BILUO/IOB tags - yes / no?

Hello guys,

First of all, thanks for the great tool! Let me know, if there is already a similiar topic and also if this forum is the right place to discuss this.

Inspired by this post here: Proposal: Non-NER span categorizer · Discussion #3961 · explosion/spaCy · GitHub, I hoped I could use the forum to share some thoughts on the BILUO / BIO tags and a possible reason to not use them.

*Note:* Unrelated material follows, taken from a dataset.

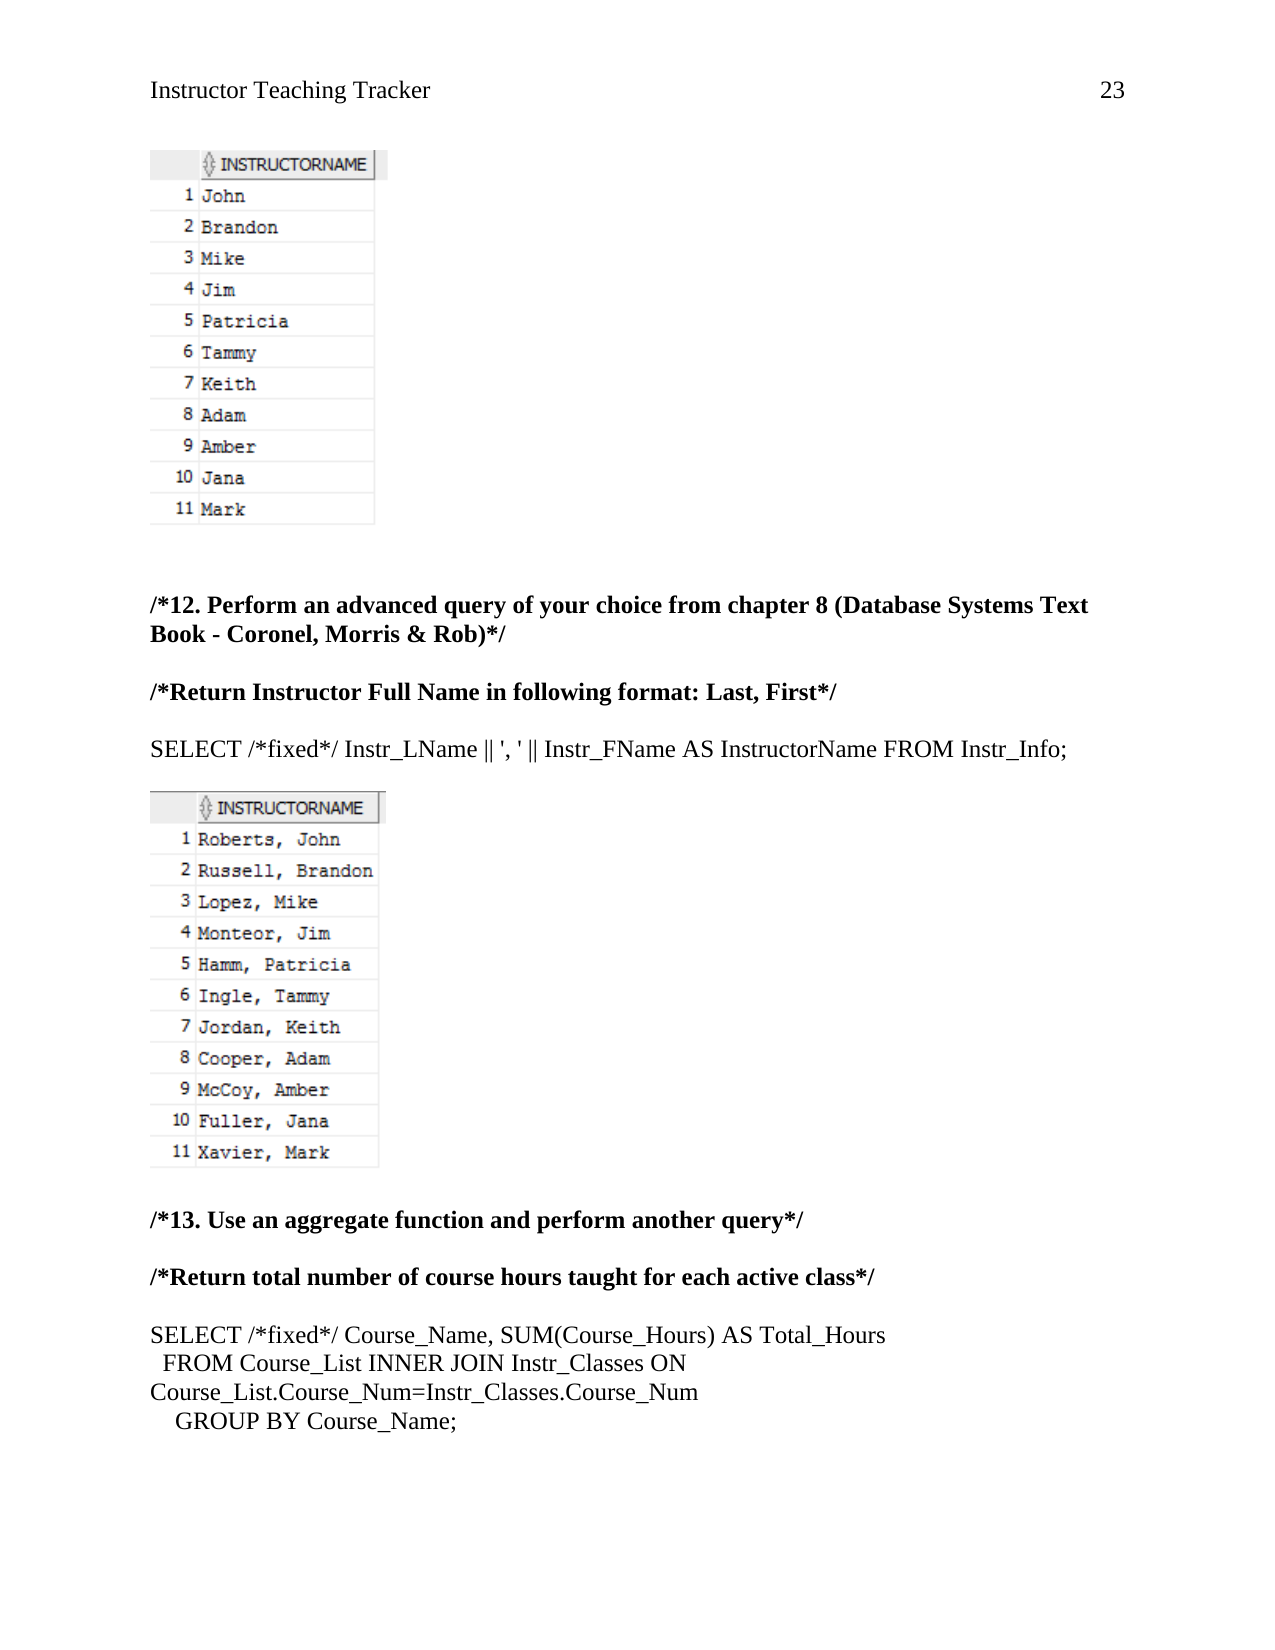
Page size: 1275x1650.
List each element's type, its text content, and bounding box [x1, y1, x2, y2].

So from my understanding, BILOU/ BIO / etc / tagging schemes provide a richer expression for the classifier compared to just IO, while adding only a few more parameters. It was introduced in 1995 by Ramshaw and Marcus in the context of noun phrase chunking (NP-chunking). For example:

“The little yellow dog barket at the cat.” NP: the little yellow dog; the cat

This representation is helpful if you work with rules and also for feature-based machine learning, because there is some logic you can use. (If the previous token was classified as B-X, the next token should be classified as I-X.)

Furthermore, in NER the BILOU tagging is helpful because there is a special emphasis on the boundary of the chunk / entity. Let’s consider "Ford Motor Company" (B-Org, I-Org, I-Org). It is not helpful to just detect "Motor Company" (O, B-Org, I-Org) and would punish the model for two misclassifications ( O --> B-Org, B-Org --> I-Org). For other sequence / token classification problems on the other hand, this could be counterproductive. Let’s stay in the domain of cars and consider this example:

“The automotive industry is involved in the design, development, manufacturing, marketing, and selling of motor vehicles.”

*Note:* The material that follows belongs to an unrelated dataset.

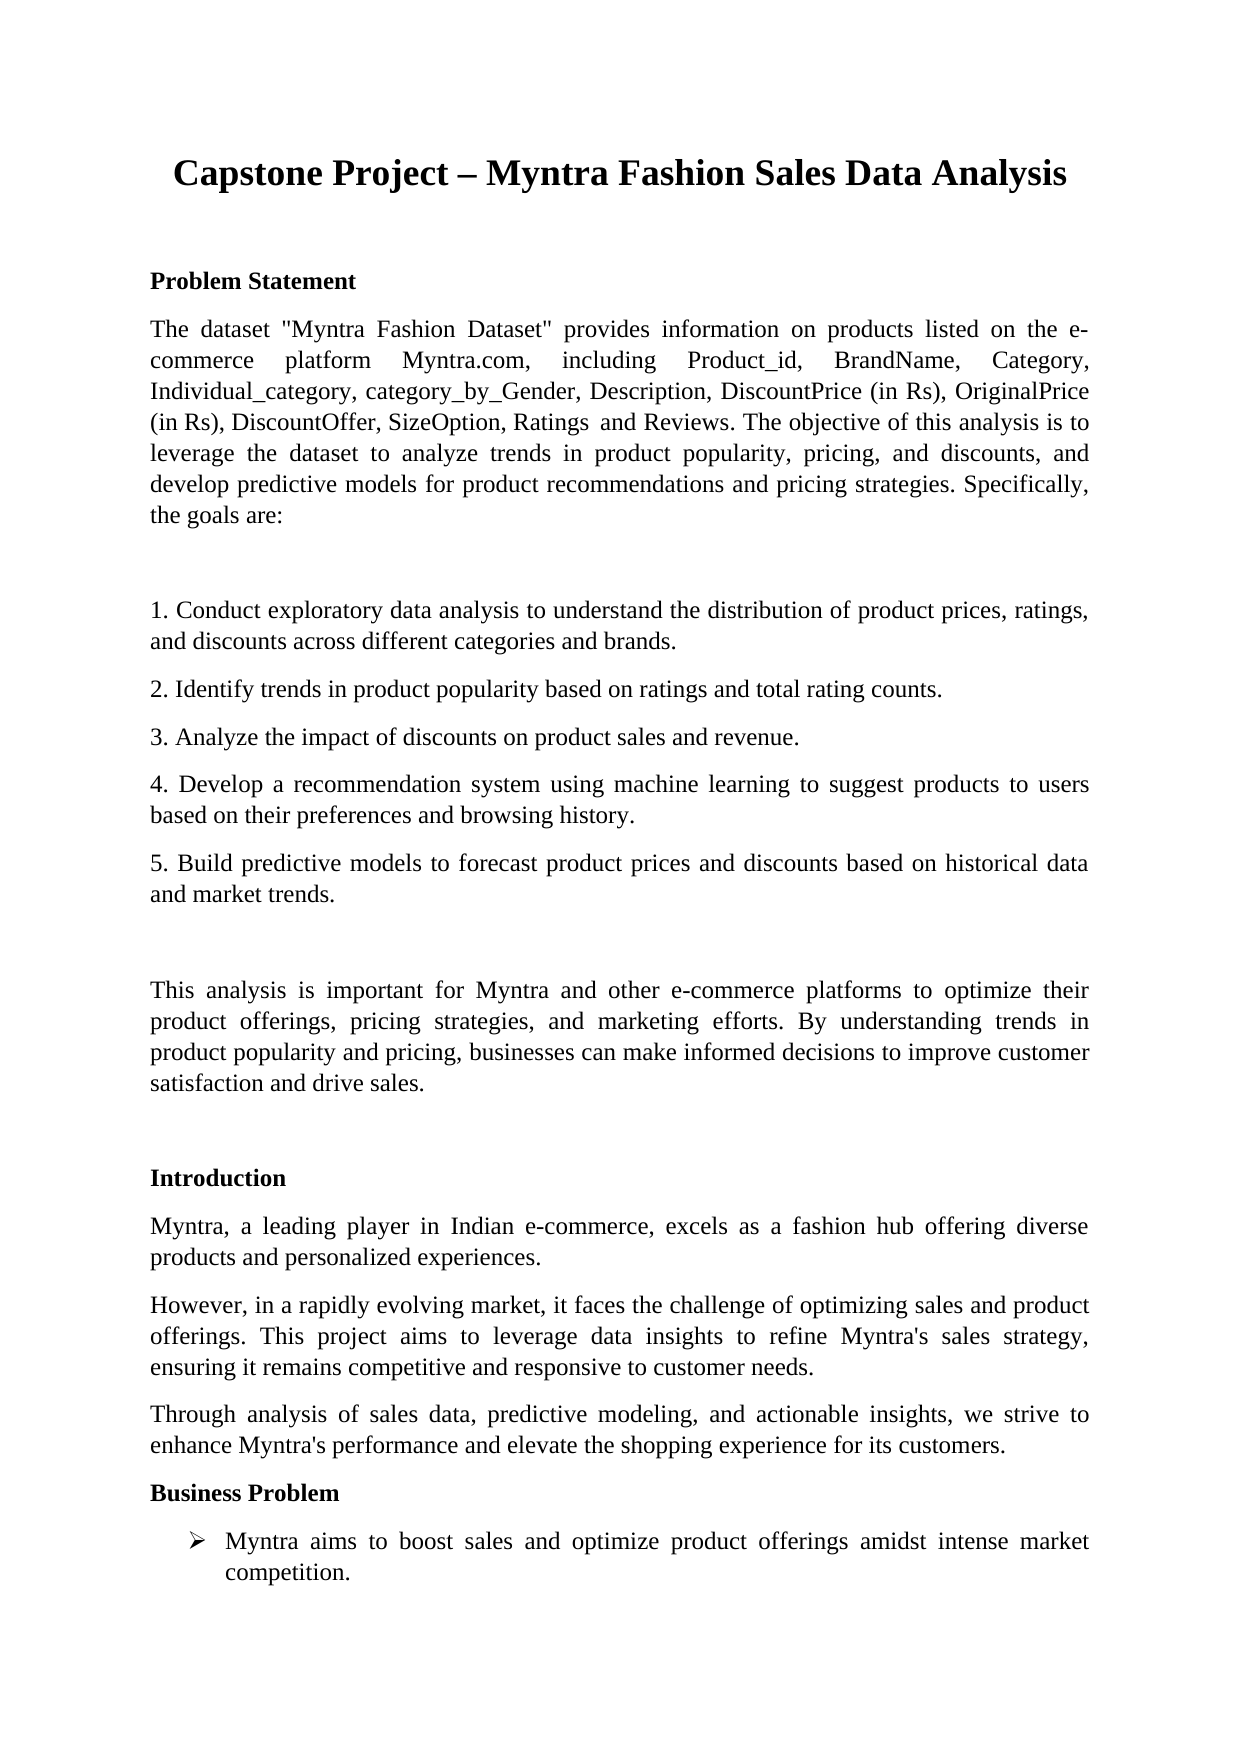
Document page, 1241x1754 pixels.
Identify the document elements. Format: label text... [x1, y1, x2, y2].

In this example, we might want to classify more generally spans related to cars (label – Car). So spans you would like to detect are probably “automotive industry” and “motor vehicles”.

With BILUO tagging, “motor vehicles” would become [B-Car, I-car]. Let’s assume the model predicts [O, U-Car]. This would results in a misclassification for both tokens, punishing the model, although it predicted correctly “vehicles” as a term in the generic field of “cars” in the context of the sentence. So in this example, the BILOU tagging actually hurts more than it helps, and a simple IO tagging would be more useful because you would like to detect some part of the span rather than miss it completely.

As I mentioned before, let me know if this forum is the right place for discussions like this. I would love to hear some input / experiences / thoughts on this. I would consider myself still fairly new to NLP and wanted to check that I am not getting this completely wrong.